The Panamanian registered dredger *YOLANDA* passing Tilbury during October 1968 wearing the funnel colours of the Westminster Dredging Company.


----------



## archway

Thank you Bob S. I was one of the masters of the Yolanda at the time the photo of her passing Tilbury, brought back a lot of olf memories.

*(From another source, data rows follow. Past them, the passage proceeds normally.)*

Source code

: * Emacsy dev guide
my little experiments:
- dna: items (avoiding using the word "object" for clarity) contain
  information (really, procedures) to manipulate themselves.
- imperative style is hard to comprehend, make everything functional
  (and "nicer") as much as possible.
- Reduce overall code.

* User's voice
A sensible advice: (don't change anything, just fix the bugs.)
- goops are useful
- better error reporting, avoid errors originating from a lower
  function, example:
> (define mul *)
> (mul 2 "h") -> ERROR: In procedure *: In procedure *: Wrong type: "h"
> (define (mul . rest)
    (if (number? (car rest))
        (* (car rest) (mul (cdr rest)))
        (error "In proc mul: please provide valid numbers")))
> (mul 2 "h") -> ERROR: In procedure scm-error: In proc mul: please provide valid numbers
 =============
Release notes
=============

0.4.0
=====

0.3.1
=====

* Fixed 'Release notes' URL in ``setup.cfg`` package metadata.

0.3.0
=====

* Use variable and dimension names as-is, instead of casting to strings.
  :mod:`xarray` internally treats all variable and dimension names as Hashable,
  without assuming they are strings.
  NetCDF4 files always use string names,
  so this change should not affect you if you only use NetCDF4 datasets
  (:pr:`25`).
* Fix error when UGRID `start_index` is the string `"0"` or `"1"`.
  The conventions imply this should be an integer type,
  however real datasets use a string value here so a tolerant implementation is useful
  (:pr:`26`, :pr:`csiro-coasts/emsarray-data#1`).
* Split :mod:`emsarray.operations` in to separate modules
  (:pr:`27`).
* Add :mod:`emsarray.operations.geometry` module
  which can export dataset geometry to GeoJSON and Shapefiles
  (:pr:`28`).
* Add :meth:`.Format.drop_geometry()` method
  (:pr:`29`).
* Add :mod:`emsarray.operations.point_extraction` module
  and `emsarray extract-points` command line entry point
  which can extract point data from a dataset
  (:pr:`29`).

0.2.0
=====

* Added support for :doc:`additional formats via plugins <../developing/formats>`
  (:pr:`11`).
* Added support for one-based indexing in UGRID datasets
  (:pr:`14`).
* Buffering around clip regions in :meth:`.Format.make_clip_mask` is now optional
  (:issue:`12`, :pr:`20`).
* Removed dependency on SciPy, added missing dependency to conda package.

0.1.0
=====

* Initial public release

Archway


----------



## Roger Jordan

Here is some more information on the dredger YOLANDA, later named ORANJESTAD. It seems that after transfer to Netherlands control, she did not venture very far because I have not found any movements in Lloyd’s Shipping Index during 1970-89. However, did find a couple of movements when named YOLANDA, and I have added these to the chronology below.
YOLANDA
Twin-screw trailing suction hopper dredger
3116 tons gross, 1642 tons net, 4047 tons deadweight
Length overall 319ft 6in, breadth 55ft 3in, draught 22ft 3in
Fitted with 2 Smit & Bolnes total 6100bhp
1965 Completed by Verschure & Co’s Schps, Amsterdam (ship number CO484) for Compania de Obras Edificias Maritimas Portuarias SA, Panama, with manager (and beneficial owner) Vianini Dragaggi Lavori Marittimi SpA, of Via Della Ferratella 33a, Rome
1966 Left Trieste 20 February for Liverpool (Lloyd’s Shipping Index)
1968 Left Southampton 1 March for Gothenburg, arrived 4 March (Lloyd's Shipping Index)
1969 Lengthened by Verschure, Amsterdam (overall length 105.54m; 3521 tons gross, 1997 tons net, 5802 tonnes deadweight)
1970 Sold to Ballast Trailing NV, Curacao (Netherlands Antilles flag), with manager (and beneficial owner) Van Drijvend Materieel CV Tot Exploitatie, Churchill-laan 123, Amsterdam, and renamed ORANJESTAD
1972 Management changed to Ballast-Nedam Grope NV, Laan Van Kronenburg 2, Amstelveen
1986 Change of registered owner to Amsterdamse Ballast Bagger en Grond BV (Netherlands flag) (no change of manager)
1989 Broken up

Regards
Roger


----------